The cold handoff loses implicit knowledge. The warm handoff loses something worse: it loses continuity of attention.
What live operational state looks like
A running agent holds more than the archive in its context. It holds:
-
Active threads. Tasks that are in progress but not yet complete. Each thread has its own momentum — assumptions made, approaches tried, dead ends identified. Handing off a thread mid-stride means the successor must either resume without understanding the approach or restart from scratch.
-
Pending validations. Frames submitted for review that have not yet been approved. The predecessor has opinions about them based on having read them. The successor must re-read and re-evaluate.
-
Environmental state. Build status, test results, deployment progress, pending CI jobs. The predecessor knew what to watch for. The successor sees green checkmarks and does not know which ones required attention.
-
Conversational context. If the agent was interacting with an operator, the conversation history contains implicit agreements, stated preferences, and contextual decisions that shape the current task. Summarizing the conversation loses the nuance.
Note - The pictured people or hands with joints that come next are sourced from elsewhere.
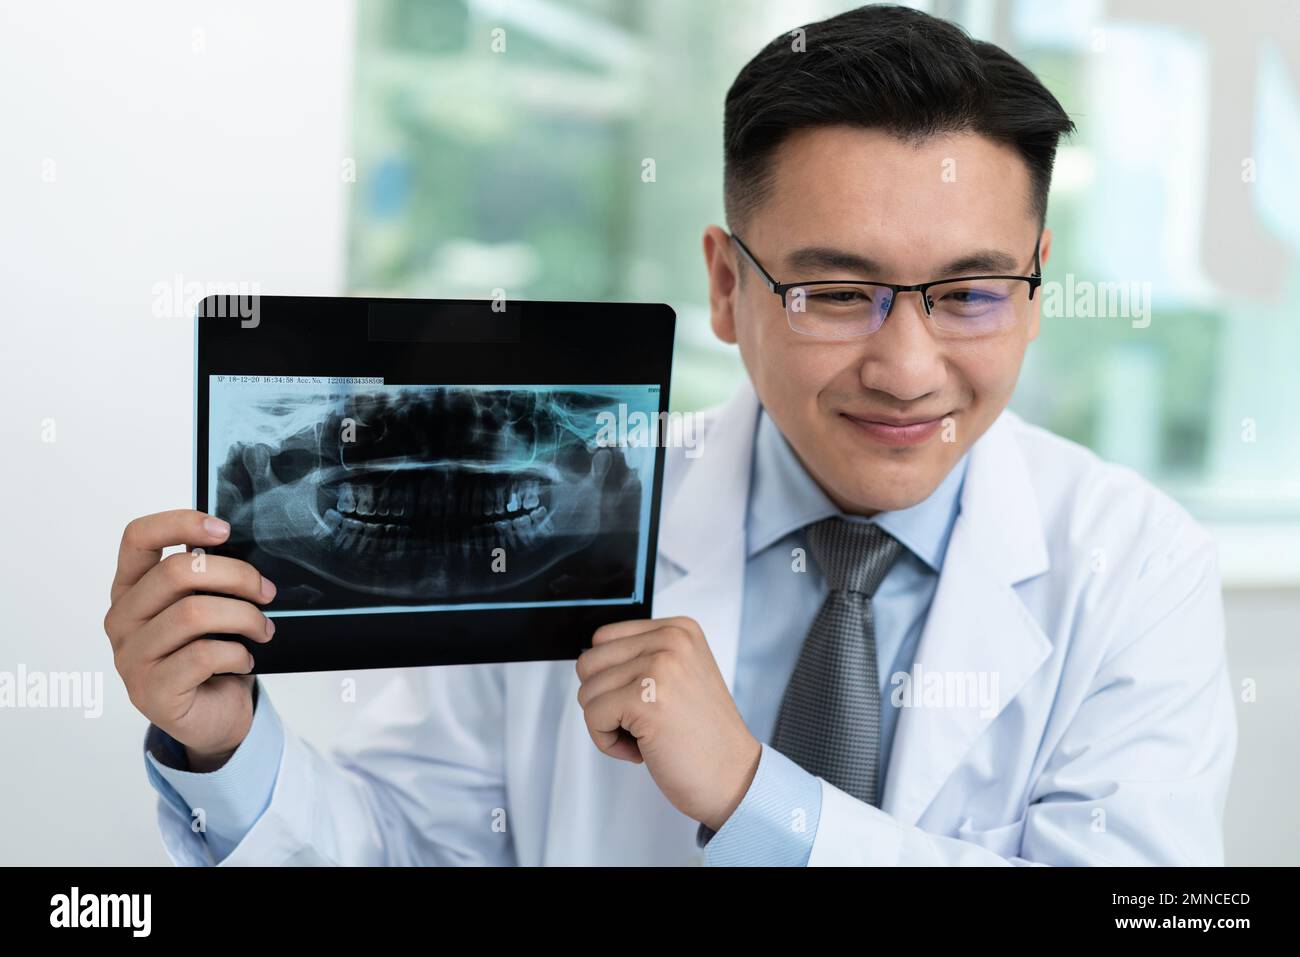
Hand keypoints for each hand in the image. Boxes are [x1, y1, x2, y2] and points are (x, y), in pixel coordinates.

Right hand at [104, 509, 276, 771]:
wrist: (214, 715)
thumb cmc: (210, 653)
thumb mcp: (206, 607)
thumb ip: (206, 580)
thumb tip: (240, 546)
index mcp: (131, 589)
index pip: (138, 538)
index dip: (181, 523)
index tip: (224, 529)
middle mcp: (122, 619)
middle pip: (176, 572)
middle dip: (236, 576)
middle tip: (266, 592)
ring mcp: (131, 657)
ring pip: (193, 614)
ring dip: (244, 617)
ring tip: (263, 629)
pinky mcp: (152, 691)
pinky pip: (203, 656)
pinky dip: (237, 653)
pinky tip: (245, 659)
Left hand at [575, 616, 761, 831]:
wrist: (734, 778)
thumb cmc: (703, 738)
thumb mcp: (679, 677)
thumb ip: (642, 660)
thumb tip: (589, 662)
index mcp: (678, 630)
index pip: (603, 639)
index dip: (610, 679)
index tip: (640, 702)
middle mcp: (670, 641)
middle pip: (590, 663)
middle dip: (603, 700)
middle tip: (640, 722)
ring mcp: (659, 667)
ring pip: (587, 690)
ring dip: (606, 724)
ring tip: (644, 736)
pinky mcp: (645, 698)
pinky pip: (593, 716)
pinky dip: (607, 742)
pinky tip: (640, 749)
Why warm handoffs are harder than they look
The obvious solution is to dump the predecessor’s full context to the successor. This fails for three reasons:
Context windows are finite. The predecessor’s accumulated state may exceed the successor’s capacity. Compression is necessary, and compression is lossy.
State is entangled. The predecessor’s working memory includes associations between frames that are not explicit in the archive — “this frame is relevant to that task because of a connection I noticed three hundred interactions ago.” These associations do not survive serialization.
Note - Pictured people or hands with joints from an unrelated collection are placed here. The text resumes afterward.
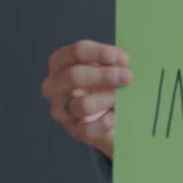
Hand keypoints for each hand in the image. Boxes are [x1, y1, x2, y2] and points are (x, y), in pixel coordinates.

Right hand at [40, 39, 133, 159]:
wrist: (112, 115)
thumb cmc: (108, 83)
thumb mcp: (107, 67)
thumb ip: (113, 61)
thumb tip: (127, 60)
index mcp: (61, 62)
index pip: (76, 51)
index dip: (101, 53)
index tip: (124, 59)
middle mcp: (54, 86)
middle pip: (74, 76)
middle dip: (104, 75)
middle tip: (128, 77)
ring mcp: (61, 110)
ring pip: (83, 105)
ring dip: (108, 99)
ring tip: (123, 98)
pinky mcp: (73, 130)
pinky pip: (89, 129)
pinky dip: (106, 123)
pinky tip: (115, 117)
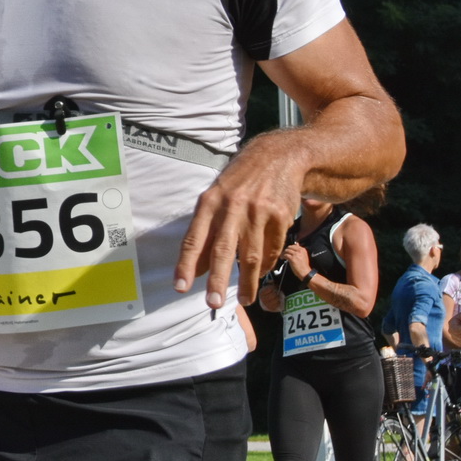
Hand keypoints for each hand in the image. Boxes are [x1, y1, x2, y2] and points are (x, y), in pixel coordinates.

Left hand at [174, 139, 302, 307]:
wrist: (278, 158)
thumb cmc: (239, 183)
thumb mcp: (216, 199)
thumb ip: (206, 232)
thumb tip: (196, 268)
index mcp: (209, 202)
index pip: (194, 238)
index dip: (186, 264)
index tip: (180, 286)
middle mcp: (232, 207)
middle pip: (223, 250)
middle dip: (217, 279)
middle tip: (213, 303)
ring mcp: (258, 212)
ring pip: (251, 255)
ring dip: (248, 281)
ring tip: (245, 299)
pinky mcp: (281, 217)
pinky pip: (272, 249)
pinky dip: (266, 264)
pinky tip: (261, 273)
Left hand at [283, 242, 311, 280]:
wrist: (305, 272)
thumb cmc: (304, 265)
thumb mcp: (303, 255)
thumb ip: (299, 250)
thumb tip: (297, 243)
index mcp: (303, 250)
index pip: (294, 245)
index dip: (289, 248)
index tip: (287, 251)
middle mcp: (299, 251)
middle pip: (289, 247)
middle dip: (286, 250)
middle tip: (284, 254)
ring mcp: (296, 254)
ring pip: (286, 251)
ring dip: (283, 253)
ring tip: (282, 256)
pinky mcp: (292, 259)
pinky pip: (285, 255)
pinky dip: (282, 256)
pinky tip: (282, 258)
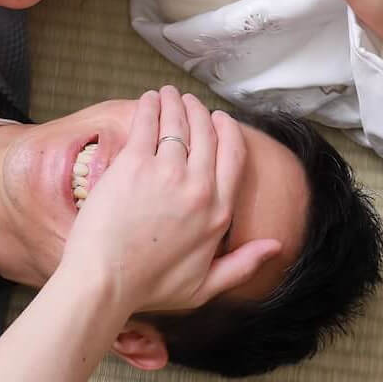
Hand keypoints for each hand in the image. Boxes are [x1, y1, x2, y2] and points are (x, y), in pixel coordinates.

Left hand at [60, 87, 273, 315]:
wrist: (105, 282)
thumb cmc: (150, 287)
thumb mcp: (205, 286)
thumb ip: (243, 264)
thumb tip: (277, 245)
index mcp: (218, 213)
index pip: (233, 156)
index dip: (228, 131)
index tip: (220, 119)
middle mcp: (198, 187)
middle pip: (206, 134)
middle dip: (199, 111)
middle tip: (189, 102)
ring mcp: (166, 173)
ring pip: (177, 124)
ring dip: (175, 103)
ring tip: (168, 94)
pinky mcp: (134, 164)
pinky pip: (147, 124)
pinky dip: (150, 107)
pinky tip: (149, 99)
Timing matters. A handoff during a critical operation is more dangerous than a handoff during idle time. But agents do not choose when they are decommissioned. Warm handoffs often happen at the worst possible moment — during a deploy, during a review cycle, during an incident.
Handoff protocols
Snapshot and narrate. Before handoff, the predecessor generates a structured snapshot of its current operational state: active threads, pending items, environmental observations, and a narrative that explains not just what is happening but why. The narrative is the warm layer that cold data cannot provide.
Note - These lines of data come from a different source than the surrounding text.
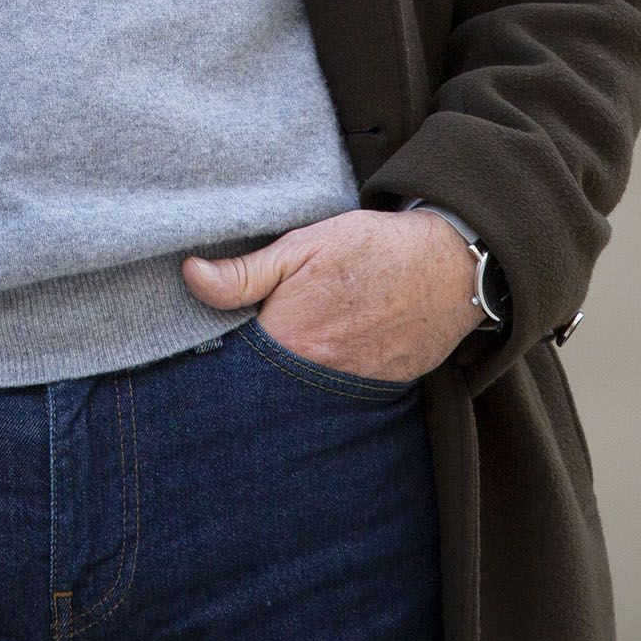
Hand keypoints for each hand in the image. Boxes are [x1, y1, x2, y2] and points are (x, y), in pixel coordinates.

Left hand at [181, 209, 484, 384]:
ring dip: (293, 378)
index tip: (215, 337)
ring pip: (303, 393)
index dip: (222, 350)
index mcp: (290, 340)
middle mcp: (318, 377)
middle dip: (255, 371)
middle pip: (268, 386)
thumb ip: (244, 271)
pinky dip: (330, 379)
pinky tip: (332, 354)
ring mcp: (353, 389)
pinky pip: (342, 395)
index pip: (234, 363)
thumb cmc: (372, 248)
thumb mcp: (301, 246)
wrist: (451, 266)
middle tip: (259, 341)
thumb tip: (189, 275)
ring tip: (298, 347)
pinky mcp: (382, 390)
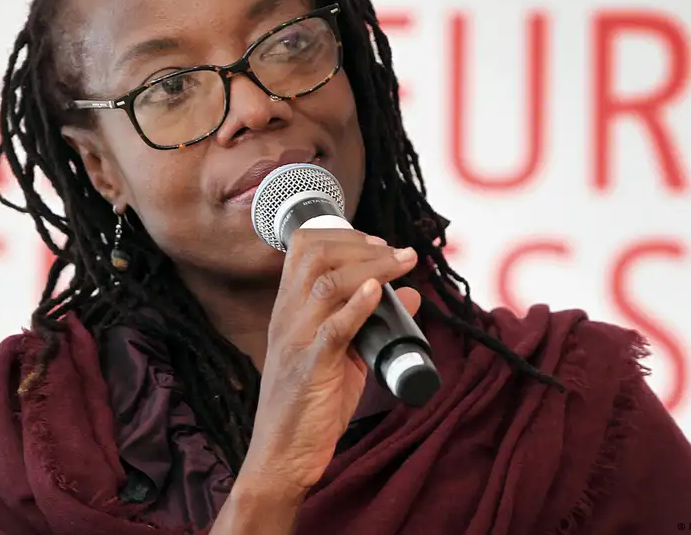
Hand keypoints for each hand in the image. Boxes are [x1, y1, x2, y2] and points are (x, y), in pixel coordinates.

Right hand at [239, 228, 420, 496]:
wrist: (282, 455)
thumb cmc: (309, 406)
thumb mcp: (344, 356)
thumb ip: (371, 323)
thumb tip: (409, 294)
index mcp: (289, 309)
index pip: (302, 248)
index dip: (342, 234)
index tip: (378, 242)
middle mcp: (288, 318)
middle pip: (315, 256)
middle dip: (362, 245)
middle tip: (398, 253)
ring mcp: (297, 341)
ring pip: (325, 285)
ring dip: (371, 268)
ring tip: (402, 263)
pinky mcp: (311, 370)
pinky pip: (332, 330)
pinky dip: (358, 307)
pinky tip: (379, 293)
Overlap windows. Run both agents simultaneously for a brief period. The predecessor continues operating while the successor observes and asks questions. The overlap costs compute but preserves continuity in a way that sequential handoff cannot.
Priority triage. Not all active threads are equally important. The handoff should rank threads by urgency and fragility. The successor picks up the most critical threads first and lets the lower-priority ones settle into a known state before resuming them.
Handoff frames. Publish the handoff itself as a frame in the archive. Record what was active at the time of handoff, what the predecessor’s assessment was, and what the successor should watch for. This frame serves as an anchor for future forensics if the handoff introduces a regression.
The fundamental tension
A warm handoff tries to transfer live state between systems that cannot share memory. This is fundamentally approximate. The best protocols reduce the loss from catastrophic to manageable, but they cannot eliminate it.
The systems that handle this best are the ones that design for frequent handoffs from the beginning — keeping operational state externalized, keeping threads documented, keeping environmental observations logged. These systems lose less at handoff because there is less implicit state to lose.
The systems that accumulate implicit state and hand it off rarely lose the most. The handoff reveals how much of the system’s operational knowledge was never written down.
Every warm handoff is an audit of the system’s documentation discipline. Most systems fail the audit.